KARACHI: 300 people treated for food poisoning - Three milk suppliers held

By Our Staff Reporter


KARACHI, July 4: The police on Sunday arrested three people for selling contaminated milk to the residents of Jogian-Jo-Pado in Shah Latif Town that triggered a mass food poisoning episode on Saturday affecting more than 300 people.

It was learnt that the milk was sold at a 'special' rate of Rs10 per litre. The food poisoning victims had to be taken to the Jinnah Postgraduate Medical Centre, Civil Hospital Karachi and National Institute of Child Health for medical treatment, besides being treated at some healthcare centres in Quaidabad and Malir.

Aleem Jafri, Town Police Officer of the Bin Qasim Town identified the arrested people as Sikander, Younus and Esso.
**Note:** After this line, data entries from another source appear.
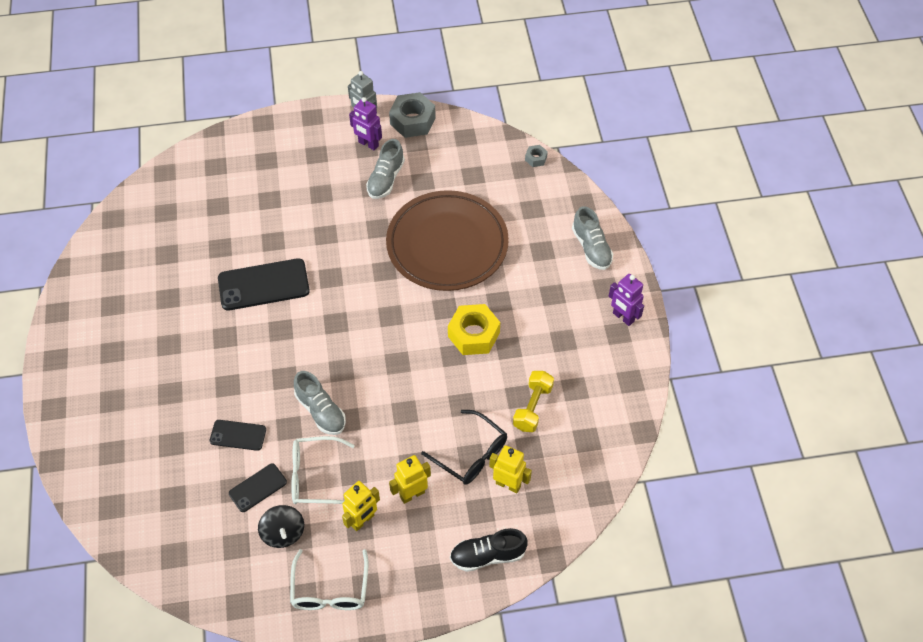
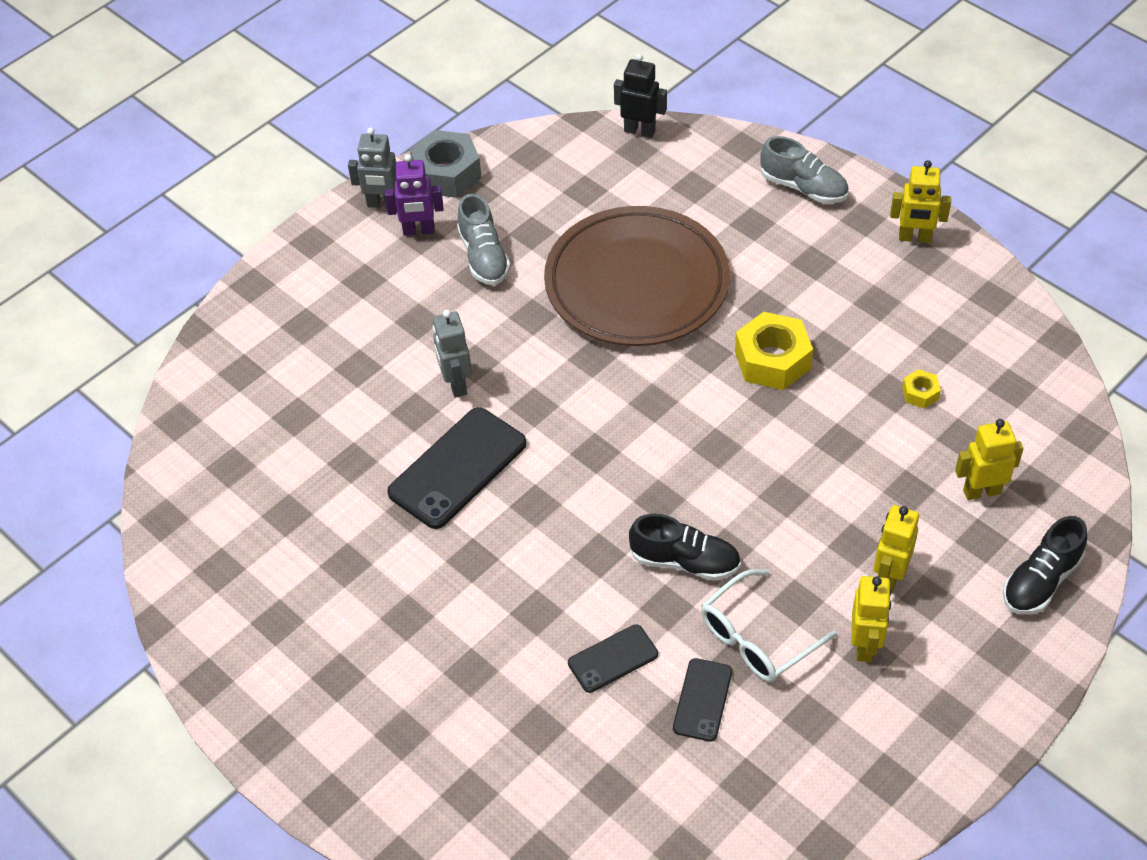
camera: 35 degrees left, 5 degrees down
(283, 533) = (788, 727): black spinning top -> none
(305, 240) = (456, 384): none -> grey robot
(320, 411) = (685, 561): grey shoe -> black shoe
(330, 590) = (911, 748): white glasses -> none
(471, 454) = (908, 488): black glasses -> none
(532, 407) = (920, 393): yellow dumbbell -> yellow nut
(536, 158) = (639, 131): grey nut -> black robot
(623, 317) = (914, 238): purple robot -> yellow robot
He said a couple of cows in Sikander's dairy farm had given birth to calves.

"Such occasions are joyous events for the predominantly Hindu community, who make confections using the milk of the cows giving birth to calves. However, this time around the occasion should not have been treated as a joyous one because one of the calves had died during birth," he told Dawn.

Mr Jafri said Sikander should not have sold the milk of the cow that had given birth to a dead calf simply because it was likely to be poisonous. "However, he wanted to make a quick buck and every drop of milk was sold."
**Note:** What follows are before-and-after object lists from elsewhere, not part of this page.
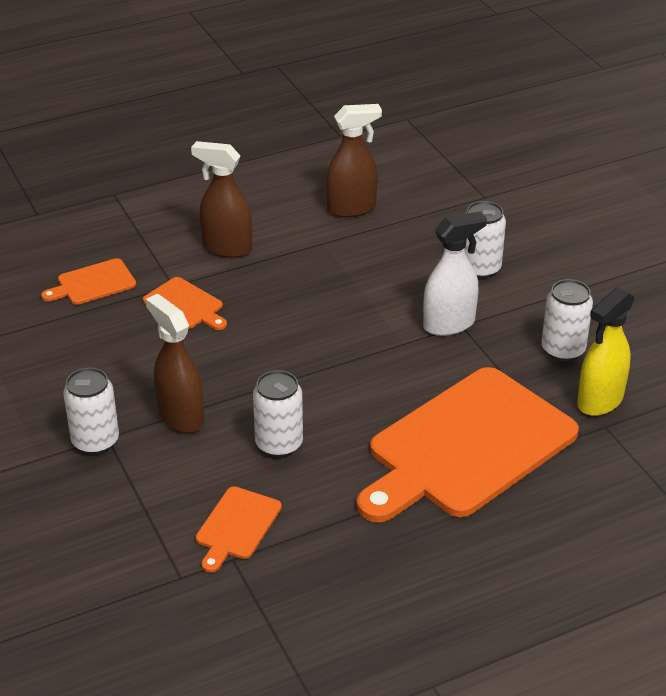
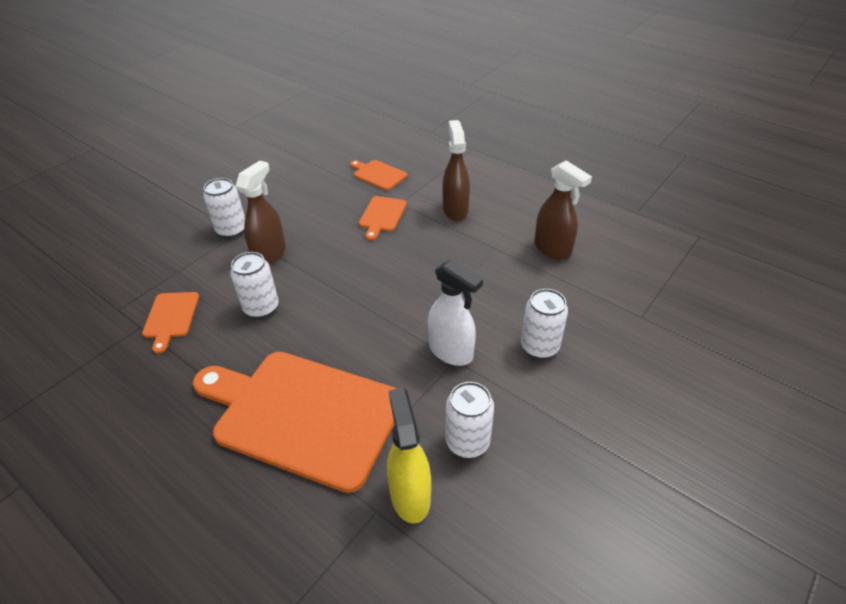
camera: 65 degrees right, 5 degrees up
(236, 526) = (171, 317): orange cutting board -> orange cutting board turned 90 degrees counterclockwise
(599, 401) = (410, 495): yellow spray bottle -> yellow spray bottle turned 60 degrees clockwise

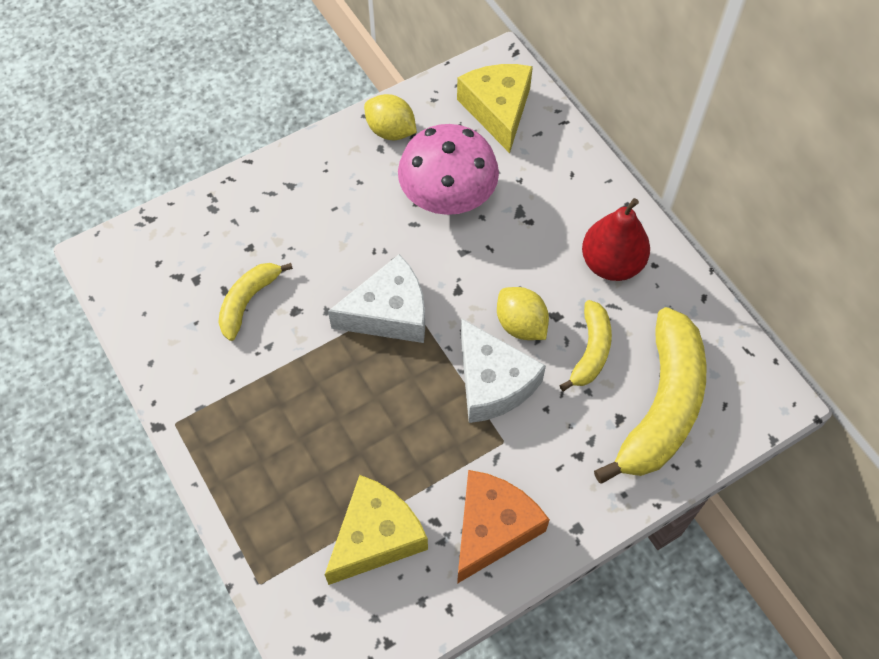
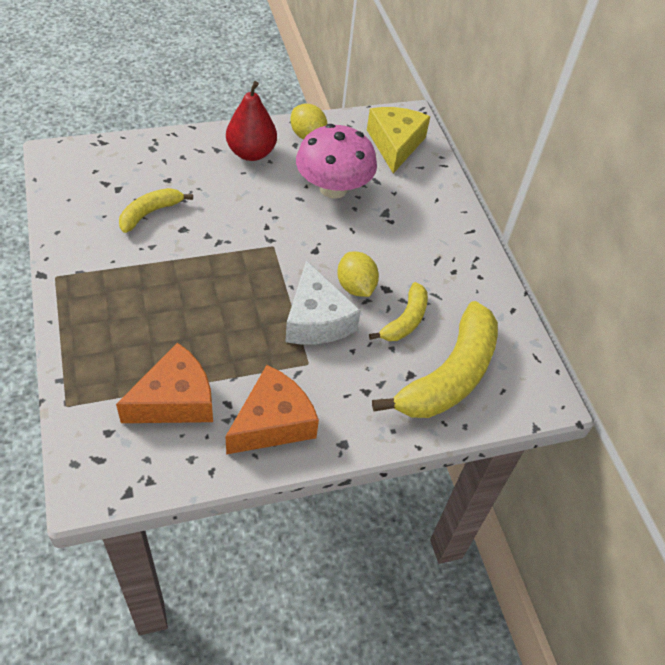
camera: 10 degrees right, 10 degrees down
(376, 536) = (175, 400): yellow cheese -> orange cheese
(389, 313) = (254, 250): white cheese -> none
(611, 263) = (445, 266): red pear -> red pear (251, 153)

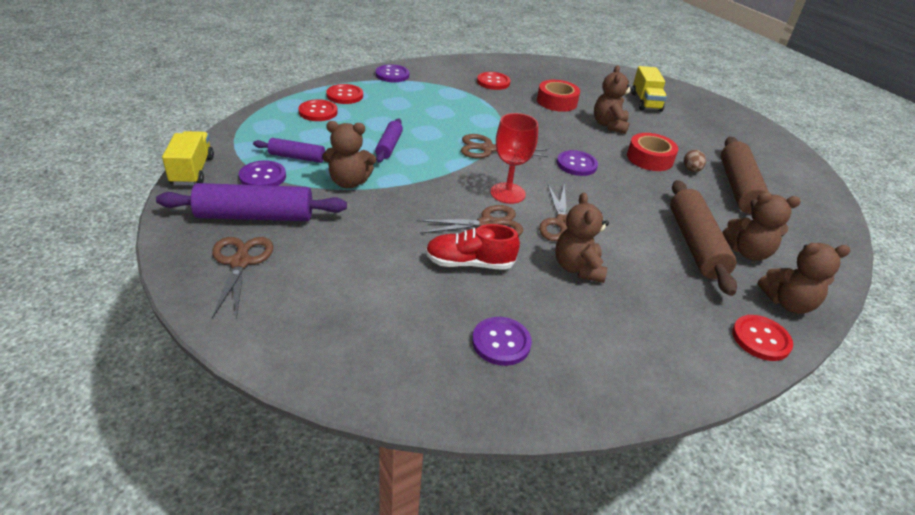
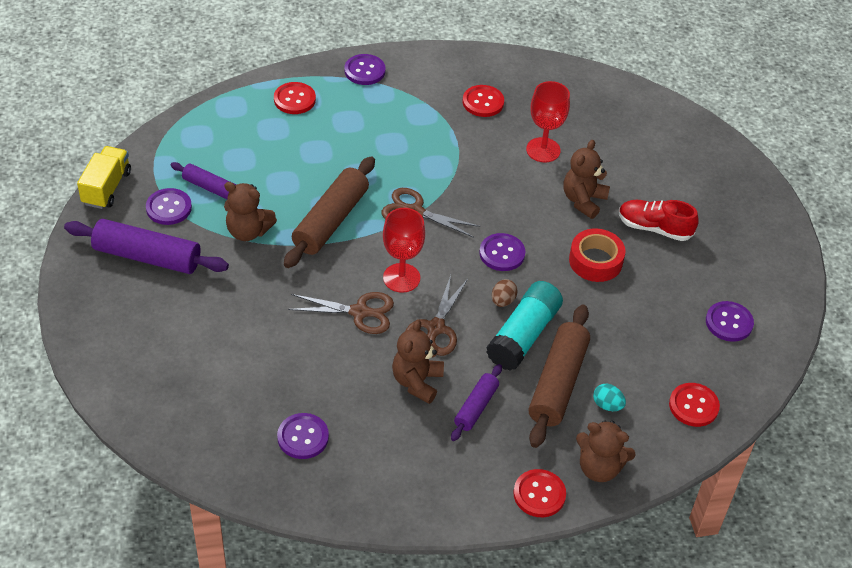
camera: 20 degrees right, 10 degrees up
(240, 262) = (119, 306): brown scissors -> none
(318, 112) = (255, 122): red button -> red button (693, 406)
(389, 146) = (309, 188): purple rolling pin -> purple rolling pin (476, 407)
(469, 263) = (317, 353): red shoe -> red shoe (654, 228)
(557, 102) = (543, 150): red tape -> red goblet
(639, 215) = (523, 335): none -> turquoise glue stick
(645, 102) = (661, 169): yellow truck -> none
(691, 170) = (633, 287): brown egg -> brown egg (503, 301)
(738, 188) = (670, 324): brown rolling pin -> brown rolling pin (331, 221)
(748, 252) = (607, 405): brown teddy bear -> turquoise egg
(777, 180) = (729, 322): none -> purple button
Meanwhile, Rizwan Edhi told this reporter that the Edhi Foundation had to set up an emergency camp in Shah Latif Town to deal with the situation developing after the food poisoning incident.

"We provided first aid at this camp and also washed the stomachs of dozens of people suffering from food poisoning." Most of the food poisoning victims were either children or elderly people, he said.

Edhi ambulances shifted 60 seriously ill people to the NICH, 40 to the JPMC and 20 to the CHK, he added. Mr Edhi said that his organization had ensured that no hospital was sent too many patients.

"We distributed the people among five or six hospitals." Dr Seemin Jamali of the JPMC told this reporter that the condition of most of the patients had stabilised by Sunday evening and they had been discharged. Similar was the situation at the NICH and CHK, said the sources at these hospitals.